__Written instruction__:
Convert every line of the items below into a Markdown table with two columns, Row and Entry. Number the rows in order and leave out any blank lines.

>>>

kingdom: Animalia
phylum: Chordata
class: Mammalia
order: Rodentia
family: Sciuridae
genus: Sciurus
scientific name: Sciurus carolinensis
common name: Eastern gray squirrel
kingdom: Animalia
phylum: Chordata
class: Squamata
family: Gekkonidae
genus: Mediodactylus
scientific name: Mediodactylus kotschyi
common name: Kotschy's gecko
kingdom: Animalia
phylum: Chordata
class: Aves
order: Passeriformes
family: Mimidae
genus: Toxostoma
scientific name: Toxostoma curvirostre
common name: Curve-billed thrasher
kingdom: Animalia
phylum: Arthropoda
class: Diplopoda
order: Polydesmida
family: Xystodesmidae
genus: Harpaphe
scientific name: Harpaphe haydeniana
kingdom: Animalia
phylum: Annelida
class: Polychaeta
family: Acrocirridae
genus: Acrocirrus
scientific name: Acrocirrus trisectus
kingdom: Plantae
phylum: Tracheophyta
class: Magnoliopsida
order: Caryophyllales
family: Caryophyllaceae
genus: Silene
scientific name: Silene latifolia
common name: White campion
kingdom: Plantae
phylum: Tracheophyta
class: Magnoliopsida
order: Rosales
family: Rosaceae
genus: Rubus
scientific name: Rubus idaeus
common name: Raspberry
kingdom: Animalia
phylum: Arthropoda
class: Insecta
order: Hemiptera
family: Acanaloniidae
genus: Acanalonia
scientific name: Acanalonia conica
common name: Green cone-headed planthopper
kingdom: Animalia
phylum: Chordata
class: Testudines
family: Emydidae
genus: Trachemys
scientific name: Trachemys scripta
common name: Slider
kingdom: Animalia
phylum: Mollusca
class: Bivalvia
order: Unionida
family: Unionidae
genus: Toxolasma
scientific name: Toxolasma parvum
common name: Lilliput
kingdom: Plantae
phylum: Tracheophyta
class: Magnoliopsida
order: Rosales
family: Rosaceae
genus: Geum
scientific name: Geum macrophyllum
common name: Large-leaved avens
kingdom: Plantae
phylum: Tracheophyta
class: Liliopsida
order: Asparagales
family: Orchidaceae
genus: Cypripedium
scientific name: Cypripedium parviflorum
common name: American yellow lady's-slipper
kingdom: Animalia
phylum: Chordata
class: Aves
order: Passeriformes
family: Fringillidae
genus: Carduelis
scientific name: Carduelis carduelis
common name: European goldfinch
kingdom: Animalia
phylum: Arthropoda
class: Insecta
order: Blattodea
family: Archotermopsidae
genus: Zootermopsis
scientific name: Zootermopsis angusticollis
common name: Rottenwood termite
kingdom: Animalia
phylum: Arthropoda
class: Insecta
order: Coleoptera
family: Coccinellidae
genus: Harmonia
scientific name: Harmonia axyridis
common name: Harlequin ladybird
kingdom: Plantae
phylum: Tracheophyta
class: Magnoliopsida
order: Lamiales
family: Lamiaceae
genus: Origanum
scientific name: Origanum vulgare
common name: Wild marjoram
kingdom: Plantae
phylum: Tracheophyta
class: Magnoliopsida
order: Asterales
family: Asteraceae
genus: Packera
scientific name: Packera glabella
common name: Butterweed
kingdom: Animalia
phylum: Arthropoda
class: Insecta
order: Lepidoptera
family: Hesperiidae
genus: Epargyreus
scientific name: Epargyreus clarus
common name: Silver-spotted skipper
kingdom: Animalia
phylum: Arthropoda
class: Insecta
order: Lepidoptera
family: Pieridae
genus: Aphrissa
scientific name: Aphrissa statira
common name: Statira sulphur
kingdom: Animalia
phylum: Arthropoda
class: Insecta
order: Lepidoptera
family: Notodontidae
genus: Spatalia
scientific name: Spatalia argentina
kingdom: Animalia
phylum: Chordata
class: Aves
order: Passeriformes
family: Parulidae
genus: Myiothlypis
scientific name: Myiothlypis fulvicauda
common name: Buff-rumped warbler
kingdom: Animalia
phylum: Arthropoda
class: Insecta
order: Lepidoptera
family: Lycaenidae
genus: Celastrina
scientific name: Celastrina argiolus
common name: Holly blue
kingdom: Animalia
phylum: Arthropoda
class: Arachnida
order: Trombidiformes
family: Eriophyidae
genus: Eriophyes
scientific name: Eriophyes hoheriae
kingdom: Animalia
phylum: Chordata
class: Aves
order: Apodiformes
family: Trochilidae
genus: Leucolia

<<<

__Result below__:
| Row | Entry |
|---|---|
| 1 | kingdom: Animalia |
| 2 | phylum: Chordata |
| 3 | class: Mammalia |
| 4 | order: Rodentia |
| 5 | family: Sciuridae |
| 6 | genus: Sciurus |
| 7 | scientific name: Sciurus carolinensis |
| 8 | common name: Eastern gray squirrel |
| 9 | kingdom: Animalia |
| 10 | phylum: Chordata |
| 11 | class: Squamata |
| 12 | family: Gekkonidae |
| 13 | genus: Mediodactylus |
| 14 | scientific name: Mediodactylus kotschyi |
| 15 | common name: Kotschy's gecko |
| 16 | kingdom: Animalia |
| 17 | phylum: Chordata |
| 18 | class: Aves |
| 19 | order: Passeriformes |
| 20 | family: Mimidae |
| 21 | genus: Toxostoma |
| 22 | scientific name: Toxostoma curvirostre |
| 23 | common name: Curve-billed thrasher |
| 24 | kingdom: Animalia |
| 25 | phylum: Arthropoda |
| 26 | class: Diplopoda |
| 27 | order: Polydesmida |
| 28 | family: Xystodesmidae |
| 29 | genus: Harpaphe |
| 30 | scientific name: Harpaphe haydeniana |
| 31 | kingdom: Animalia |
| 32 | phylum: Annelida |
| 33 | class: Polychaeta |
| 34 | family: Acrocirridae |
| 35 | genus: Acrocirrus |
| 36 | scientific name: Acrocirrus trisectus |
| 37 | kingdom: Plantae |
| 38 | phylum: Tracheophyta |
| 39 | class: Magnoliopsida |
| 40 | order: Caryophyllales |
| 41 | family: Caryophyllaceae |
| 42 | genus: Silene |
| 43 | scientific name: Silene latifolia |
| 44 | common name: White campion |
| 45 | kingdom: Plantae |
| 46 | phylum: Tracheophyta |
| 47 | class: Magnoliopsida |
| 48 | order: Rosales |
| 49 | family: Rosaceae |
| 50 | genus: Rubus |
| 51 | scientific name: Rubus idaeus |
| 52 | common name: Raspberry |
| 53 | kingdom: Animalia |
| 54 | phylum: Arthropoda |
| 55 | class: Insecta |
| 56 | order: Hemiptera |
| 57 | family: Acanaloniidae |
| 58 | genus: Acanalonia |
| 59 | scientific name: Acanalonia conica |
| 60 | common name: Green cone-headed planthopper |
| 61 | kingdom: Animalia |
| 62 | phylum: Chordata |
| 63 | class: Testudines |
| 64 | family: Emydidae |
| 65 | genus: Trachemys |
| 66 | scientific name: Trachemys scripta |
| 67 | common name: Slider |
| 68 | kingdom: Animalia |
| 69 | phylum: Mollusca |
| 70 | class: Bivalvia |
| 71 | order: Unionida |
| 72 | family: Unionidae |
| 73 | genus: Toxolasma |
| 74 | scientific name: Toxolasma parvum |
| 75 | common name: Lilliput |
| 76 | kingdom: Plantae |
| 77 | phylum: Tracheophyta |
| 78 | class: Magnoliopsida |
| 79 | order: Rosales |
| 80 | family: Rosaceae |
| 81 | genus: Geum |
| 82 | scientific name: Geum macrophyllum |
| 83 | common name: Large-leaved avens |
| 84 | kingdom: Plantae |
| 85 | phylum: Tracheophyta |
| 86 | class: Liliopsida |
| 87 | order: Asparagales |
| 88 | family: Orchidaceae |
| 89 | genus: Cypripedium |
| 90 | scientific name: Cypripedium parviflorum |
| 91 | common name: American yellow lady's-slipper |
| 92 | kingdom: Animalia |
| 93 | phylum: Chordata |
| 94 | class: Aves |
| 95 | order: Passeriformes |
| 96 | family: Fringillidae |
| 97 | genus: Carduelis |
| 98 | scientific name: Carduelis carduelis |
| 99 | common name: European goldfinch |
| 100 | kingdom: Animalia |
| 101 | phylum: Arthropoda |
| 102 | class: Insecta |
| 103 | order: Blattodea |
| 104 | family: Archotermopsidae |
| 105 | genus: Zootermopsis |
| 106 | scientific name: Zootermopsis angusticollis |
| 107 | common name: Rottenwood termite |
| 108 | kingdom: Animalia |
| 109 | phylum: Arthropoda |
| 110 | class: Insecta |
| 111 | order: Coleoptera |
| 112 | family: Coccinellidae |
| 113 | genus: Harmonia |
| 114 | scientific name: Harmonia axyridis |
| 115 | common name: Harlequin ladybird |
| 116 | kingdom: Plantae |
| 117 | phylum: Tracheophyta |
| 118 | class: Magnoliopsida |
| 119 | order: Lamiales |
| 120 | family: Lamiaceae |
| 121 | genus: Origanum |
| 122 | scientific name: Origanum vulgare |
| 123 | common name: Wild marjoram |
| 124 | kingdom: Plantae |
| 125 | phylum: Tracheophyta |
| 126 | class: Magnoliopsida |
| 127 | order: Asterales |
| 128 | family: Asteraceae |
| 129 | genus: Packera |
| 130 | scientific name: Packera glabella |
| 131 | common name: Butterweed |
| 132 | kingdom: Animalia |
| 133 | phylum: Arthropoda |
| 134 | class: Insecta |
| 135 | order: Lepidoptera |
| 136 | family: Hesperiidae |
| 137 | genus: Epargyreus |
| 138 | scientific name: Epargyreus clarus |
| 139 | common name: Silver-spotted skipper |
| 140 | kingdom: Animalia |
| 141 | phylum: Arthropoda |
| 142 | class: Insecta |
| 143 | order: Lepidoptera |
| 144 | family: Pieridae |
| 145 | genus: Aphrissa |
| 146 | scientific name: Aphrissa statira |
| 147 | common name: Statira sulphur |
| 148 | kingdom: Animalia |
| 149 | phylum: Arthropoda |
| 150 | class: Insecta |
| 151 | order: Lepidoptera |
| 152 | family: Notodontidae |
| 153 | genus: Spatalia |
| 154 | scientific name: Spatalia argentina |
| 155 | kingdom: Animalia |
| 156 | phylum: Chordata |
| 157 | class: Aves |
| 158 | order: Passeriformes |
| 159 | family: Parulidae |
| 160 | genus: Myiothlypis |
| 161 | scientific name: Myiothlypis fulvicauda |
| 162 | common name: Buff-rumped warbler |
| 163 | kingdom: Animalia |
| 164 | phylum: Arthropoda |
| 165 | class: Insecta |
| 166 | order: Lepidoptera |
| 167 | family: Lycaenidae |
| 168 | genus: Celastrina |
| 169 | scientific name: Celastrina argiolus |
| 170 | common name: Holly blue |
| 171 | kingdom: Animalia |
| 172 | phylum: Arthropoda |
| 173 | class: Arachnida |
| 174 | order: Trombidiformes |
| 175 | family: Eriophyidae |
| 176 | genus: Eriophyes |
| 177 | scientific name: Eriophyes hoheriae |
| 178 | kingdom: Animalia |
| 179 | phylum: Chordata |
| 180 | class: Aves |
| 181 | order: Apodiformes |
| 182 | family: Trochilidae |
| 183 | genus: Leucolia |